What you have to do:
Can you lay out everything in the records from the line containing "percentile rank" down to the line containing "What Y value", both included, as a Markdown table with the columns Row and Line? Skip blank lines, and leave the pictures out.

Material provided:
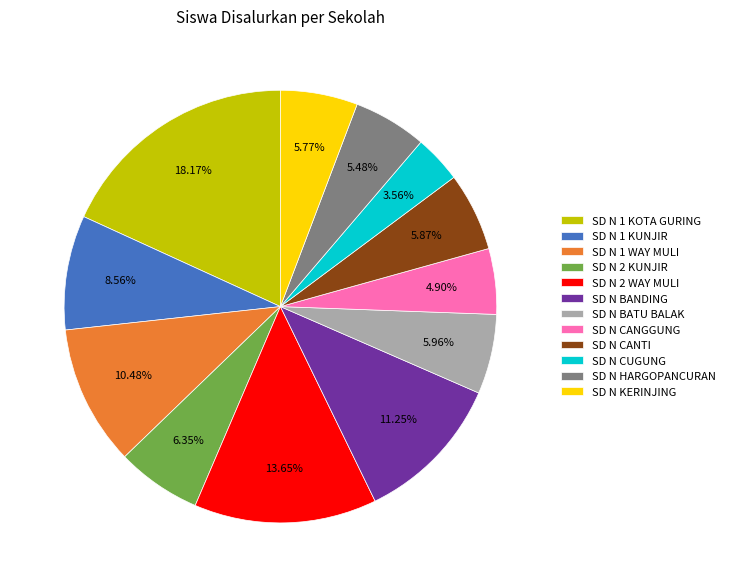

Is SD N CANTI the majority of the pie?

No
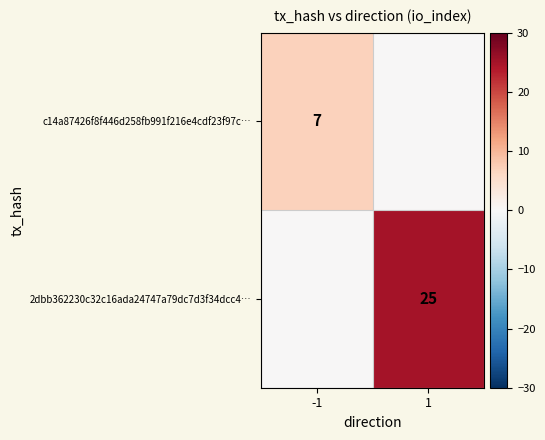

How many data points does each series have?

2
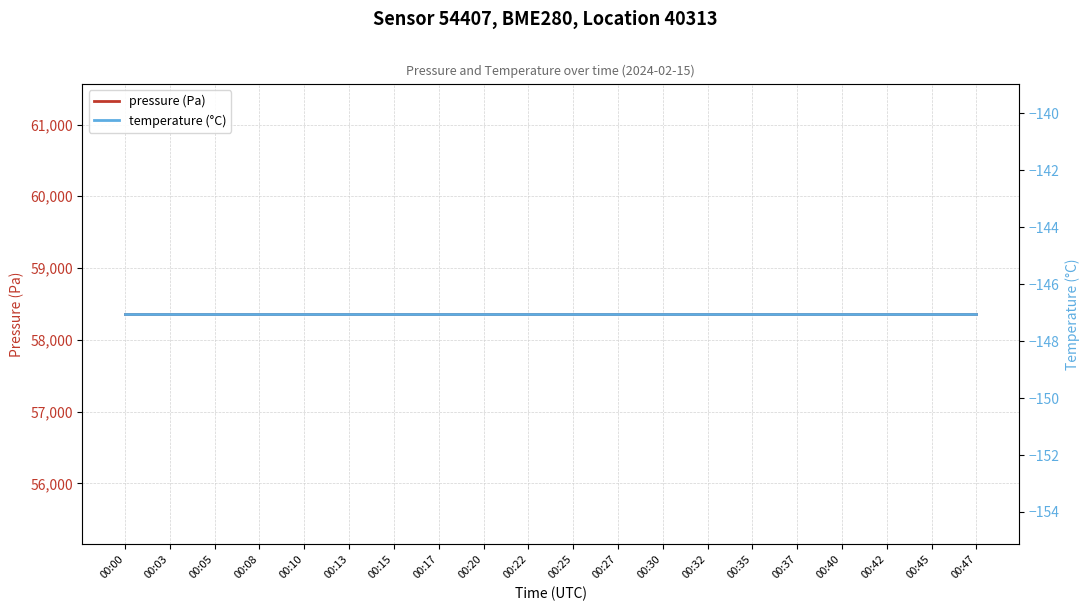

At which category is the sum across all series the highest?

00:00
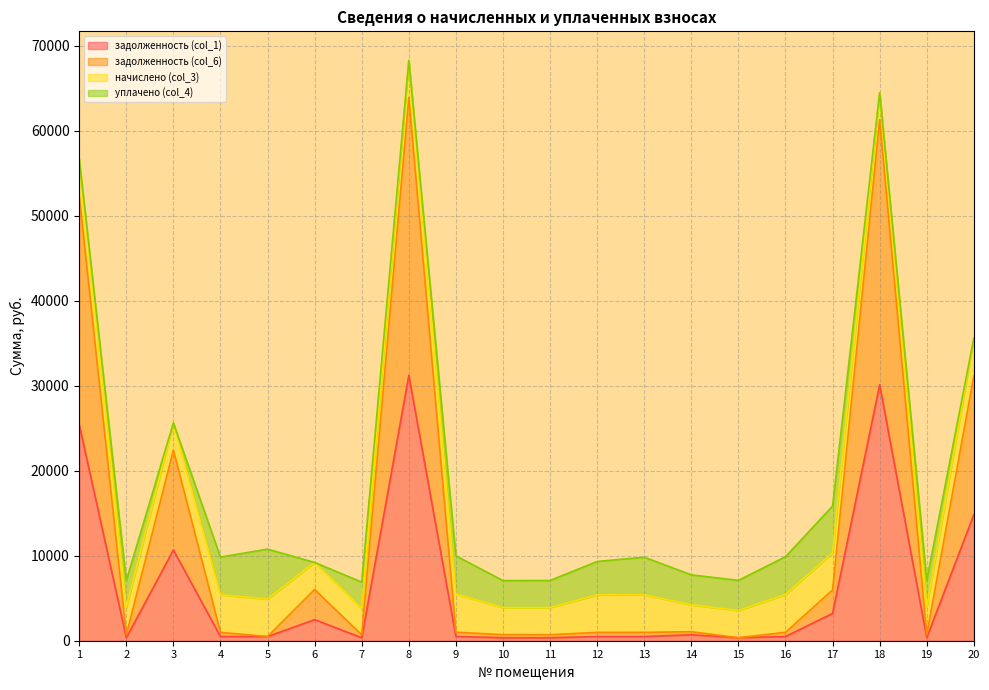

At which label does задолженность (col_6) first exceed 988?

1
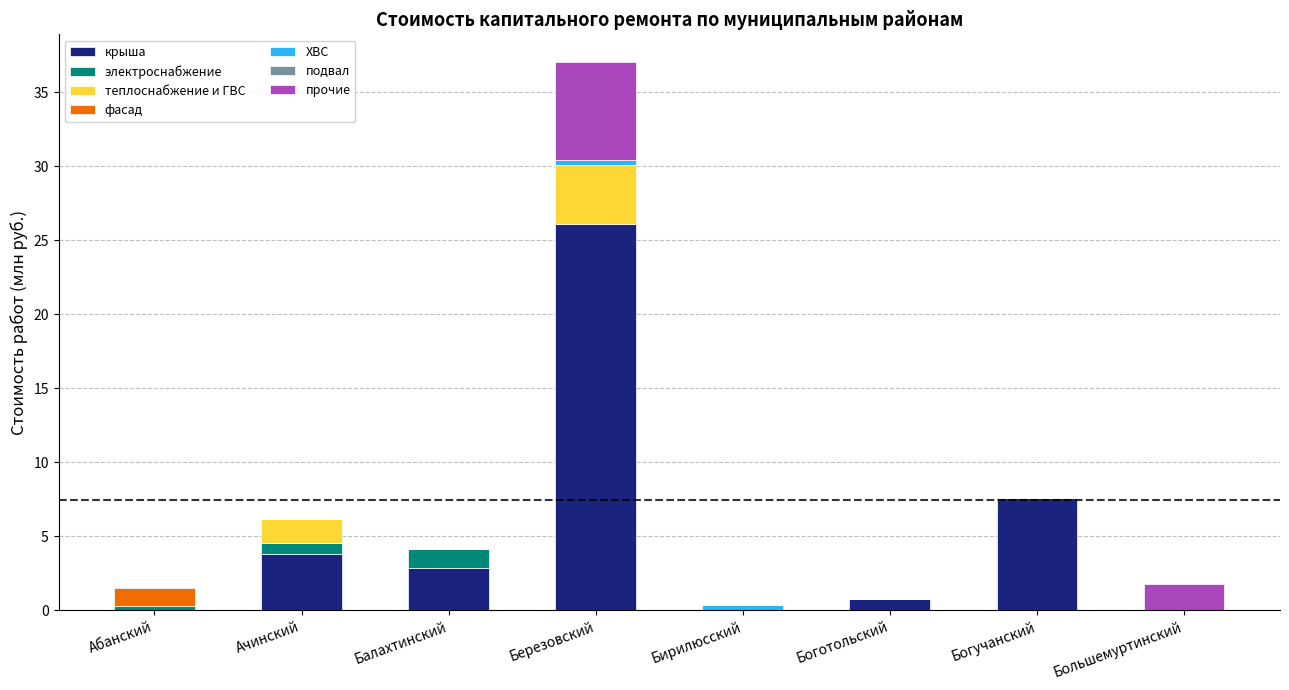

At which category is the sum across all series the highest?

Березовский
* * *
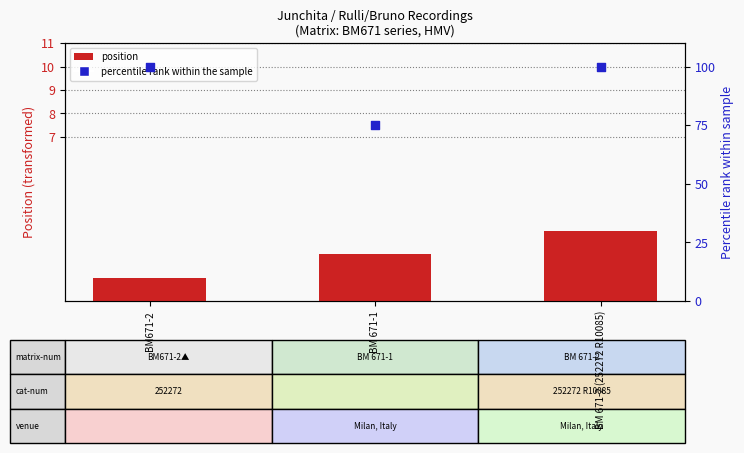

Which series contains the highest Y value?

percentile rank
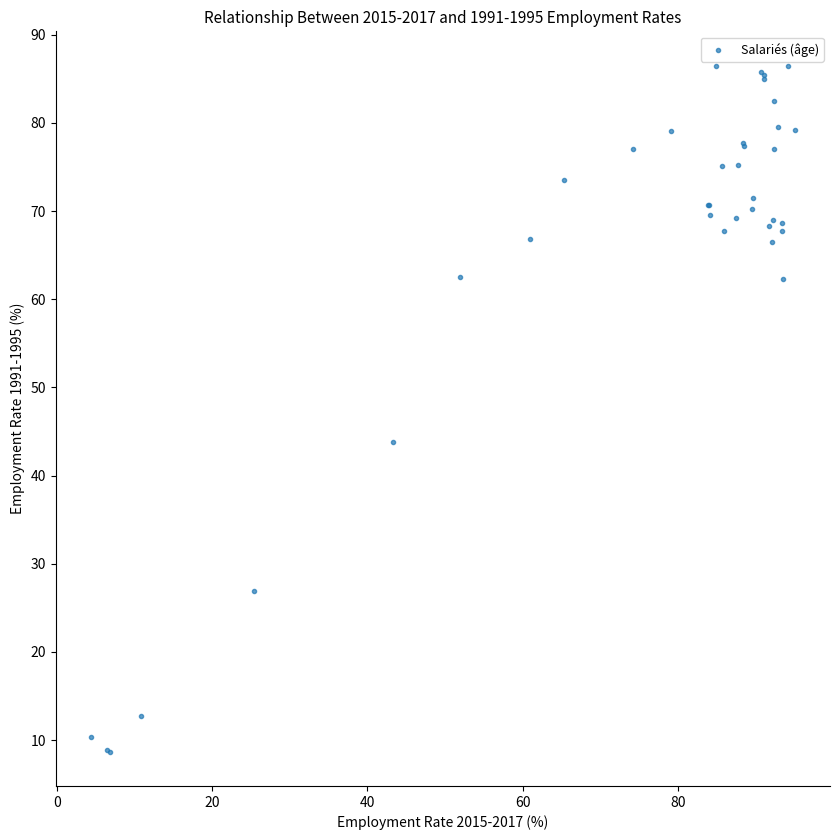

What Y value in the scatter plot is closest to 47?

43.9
--
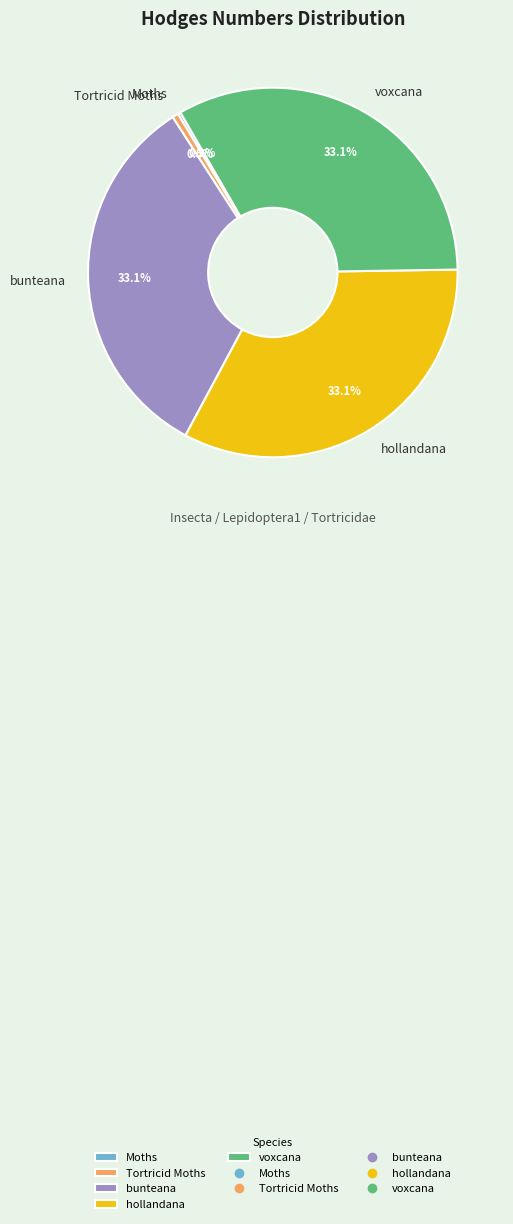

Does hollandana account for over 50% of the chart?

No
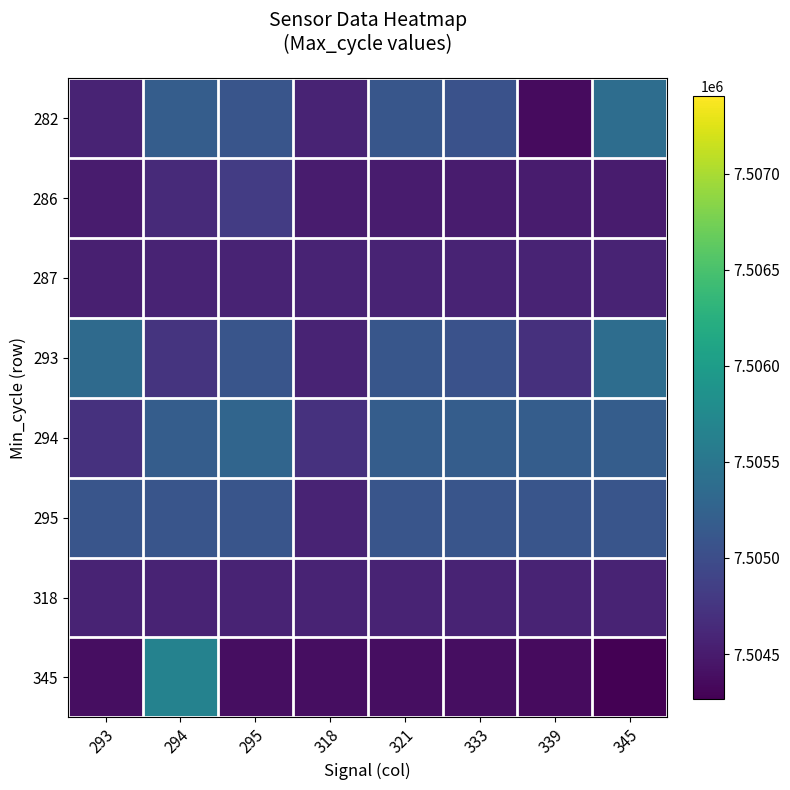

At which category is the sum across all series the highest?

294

Solution to the problem:
| Row | Line |
|---|---|
| 1 | percentile rank |
| 2 | What Y value in the scatter plot is closest to 47? |